• Hi All,

    Sorry if this has been asked before.

    I was point to this forum by a member in monowall list.

    Read thru the forum but cannot find setup that match mine. here it goes(not real IPs)

    Site A monowall_A1, internet connection very stable. never goes down:

    WAN ip: (static, one public IP only)
    LAN IP:
    OPT1 - not configured

    Site B has 2 monowalls with both of them LAN port connected to a same switch:


    WAN IP: (static, one public IP only)
    LAN IP:
    OPT1 - not configured


    WAN IP: (static, one public IP only)
    LAN IP:
    OPT1 - not configured

    I've created an site-to-site IPSEC tunnel from Site B to Site A: (monowall_B1 <–-> monowall_A1)

    Users in Site B will be able to access servers in Site A thru the tunnel(default gateway is

    Whenever an internet connection on monowall_B1 goes down, I'll manually switch the tunnel to (monowall_B2 <---> monowall_A1)
    Users will change their pc gateway to and they be able to access servers in Site A again.

    Please point me to a documentation on how to do failover on my current setup of Site B using PfSense. Manually switching the tunnel is very tedious.
    Any assistance is greatly appreciated.
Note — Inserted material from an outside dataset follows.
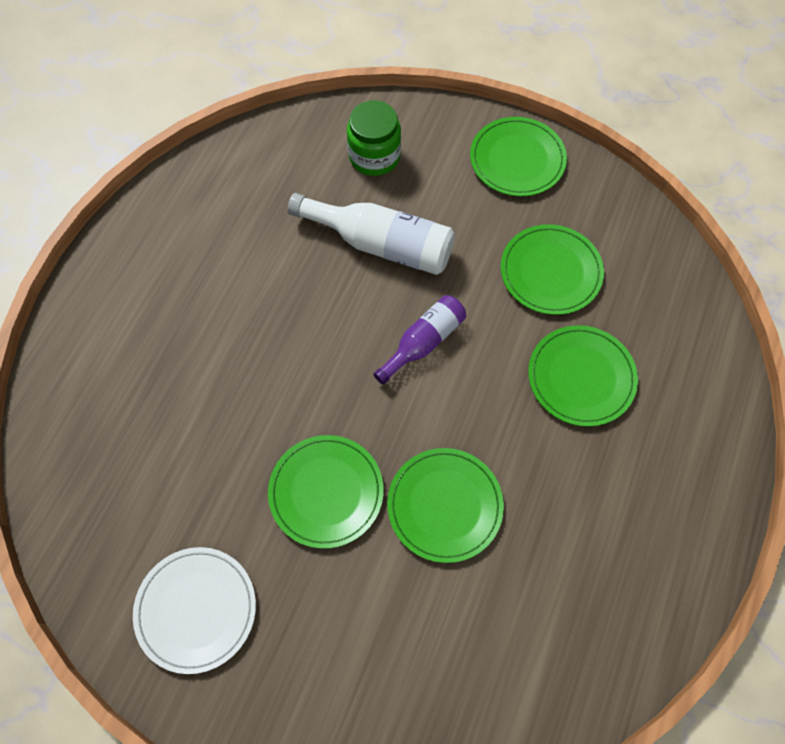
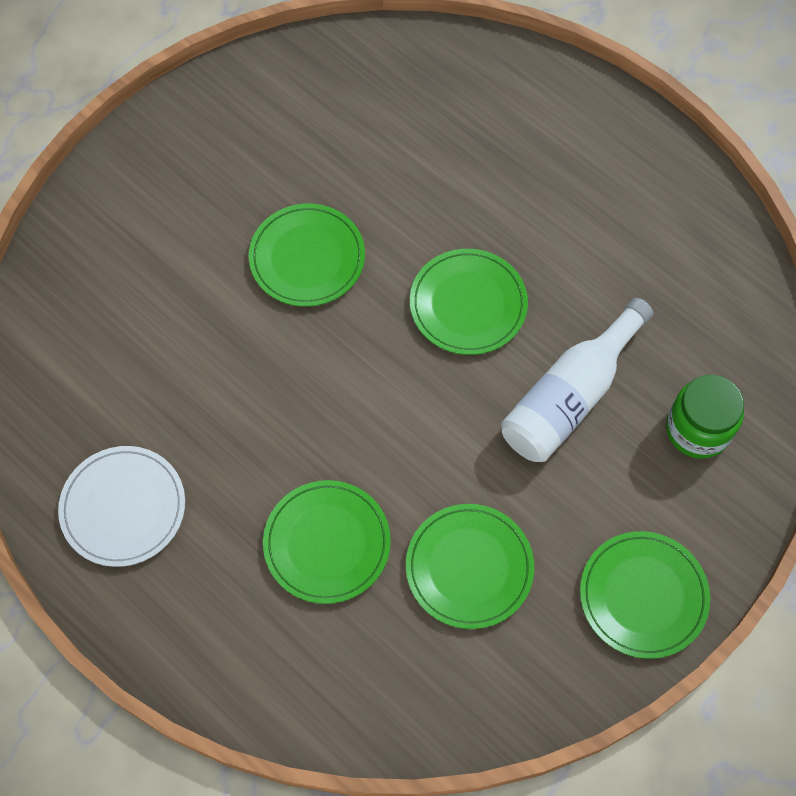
camera: 110 degrees right, 0 degrees up
white plate [133,547,256,674] -> white plate moved to [58,446,185,567]
purple bottle [373,295,466,385] -> none
green plate [387,448,504,563] -> green plate moved to [410,249,528,355]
  • I might have a single click manual failover solution if this works for you. Set the m0n0 up to await mobile clients (as the other end will change it's public IP on failover; see http://pfsense.org/mirror.php?section=tutorials/mobile_ipsec/ how to set this up). Then setup a pfSense carp cluster at the location with the 2 WANs. 2 pfSenses sharing the same CARP IP at LAN (so your local clients don't need to change thier gateways). each machine is connected to their individual WAN and will join the m0n0 as mibile client like shown in this tutorial. Make the pfSense with the preferred IPSEC tunnel the master node. Now if the preferred WAN fails go to your masternode at status>CARP(failover) and disable CARP. The other node will pickup the LAN IP and will on demand establish the connection to the m0n0 as mobile client. If you keep a ping running from inside the lan behind the dual pfSense setup it should start working again once you click the disable button. If the preferred WAN comes back again just click the enable button again and the master will take over the gateway IP again and will negotiate the tunnel with the m0n0 again.
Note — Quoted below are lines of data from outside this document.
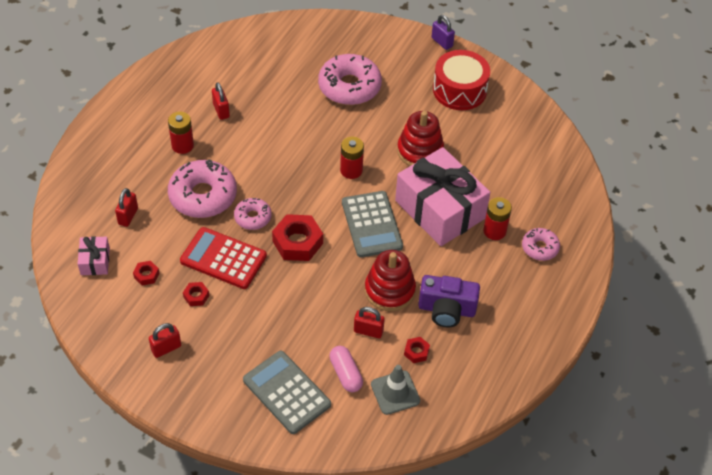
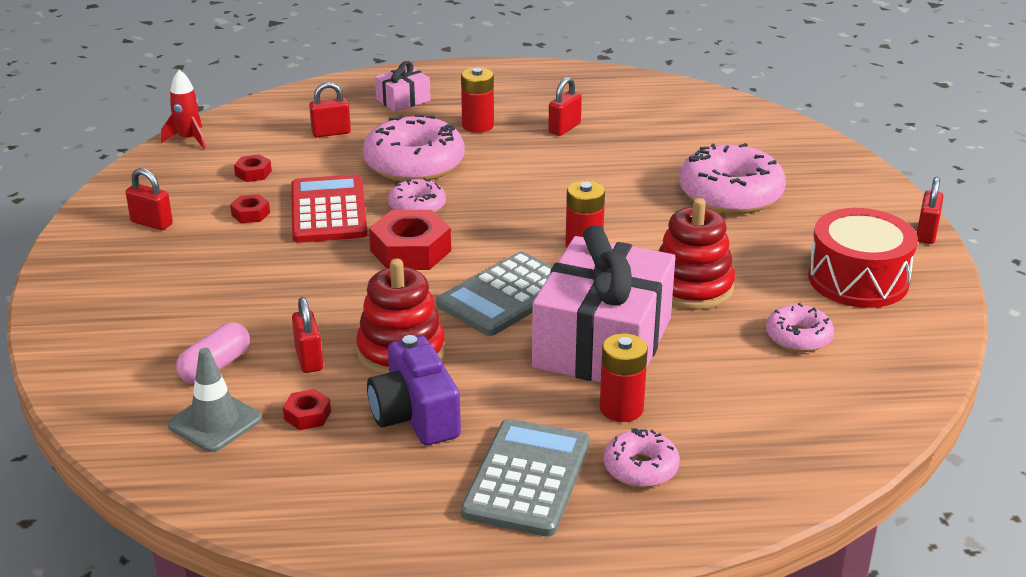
camera: 60 degrees right, 20 degrees down
pink gift [78,236,110,275] -> pink gift moved to [375,61,431,112]
grey calculator [243,351,331,434] -> grey calculator moved to [461,419,590,537]
purple padlock [431,15,455,50] -> red padlock [917,177,943,244]
none -> red rocket [161,70,206,149]
none -> pink donut [766,303,834,352]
    So once configured it's a single click to switch back and forth. Not sure if this works as expected as I haven't tried this yet but it could…let us know  ;)

  • thanks hoba.

    will definitely try the suggestion.

    I'll schedule a trip to Site B and change my WRAP boxes to pfsenses. Any other suggestion are welcome so I could try them. It may take some time though, i'll let you all know the outcome.

  • http://pfsense.org/mirror.php?section=tutorials/carp/carp-cluster-new.htm might be of interest too. You just will use only one CARP IP at LAN in your case that the clients can use as gateway IP.
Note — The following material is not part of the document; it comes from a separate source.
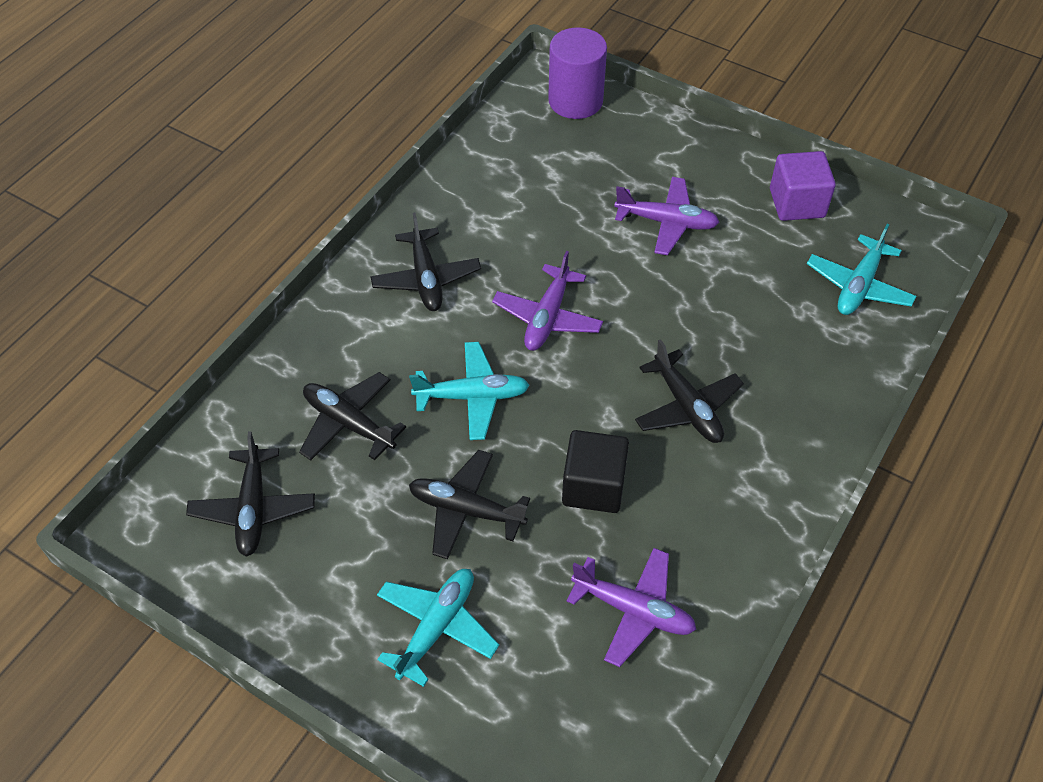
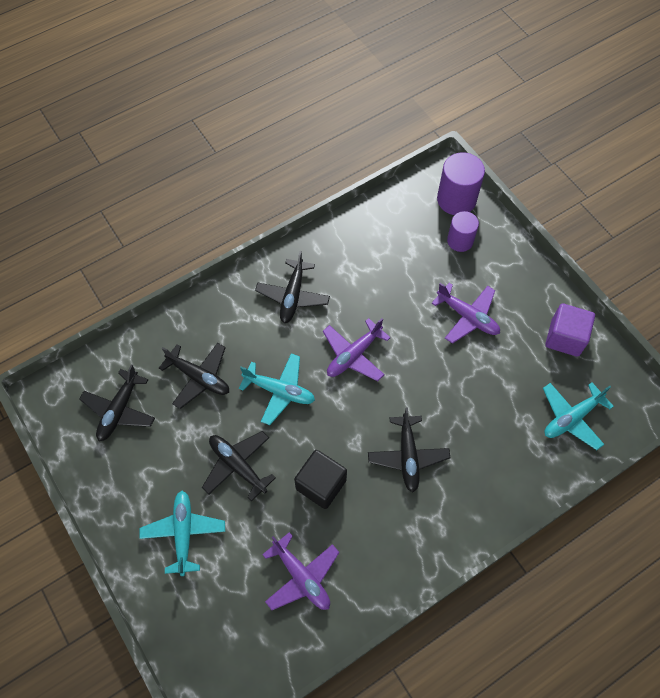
camera: 25 degrees right, 10 degrees up
black plane [299,372,406,461] -> black plane turned 150 degrees clockwise [159,343,229,409]
turquoise plane [377,569,499,687] -> turquoise plane turned 60 degrees counterclockwise [139,491,225,576]
none -> purple cylinder [447,211,479,252]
  • for single click solution someone has to be at site B to disable/enable CARP on masternode, right?

    for http://pfsense.org/mirror.php?section=tutorials/carp/carp-cluster-new.htm, we only have 1 static IP for both WANs. The tutorial said it requires al least 3 IPs for WAN. Am I missing something? Thanks.

  • You only will have one CARP IP at the LAN as gateway that can be shared between the both boxes so you don't have to manually change all your clients gateways. Each box will have their own WAN. If you setup PPTP for example you can tunnel in to the slave pfSense and then go to the webgui at the master pfsense to disable CARP so you can do that remotely even if the master pfSense's WAN is down.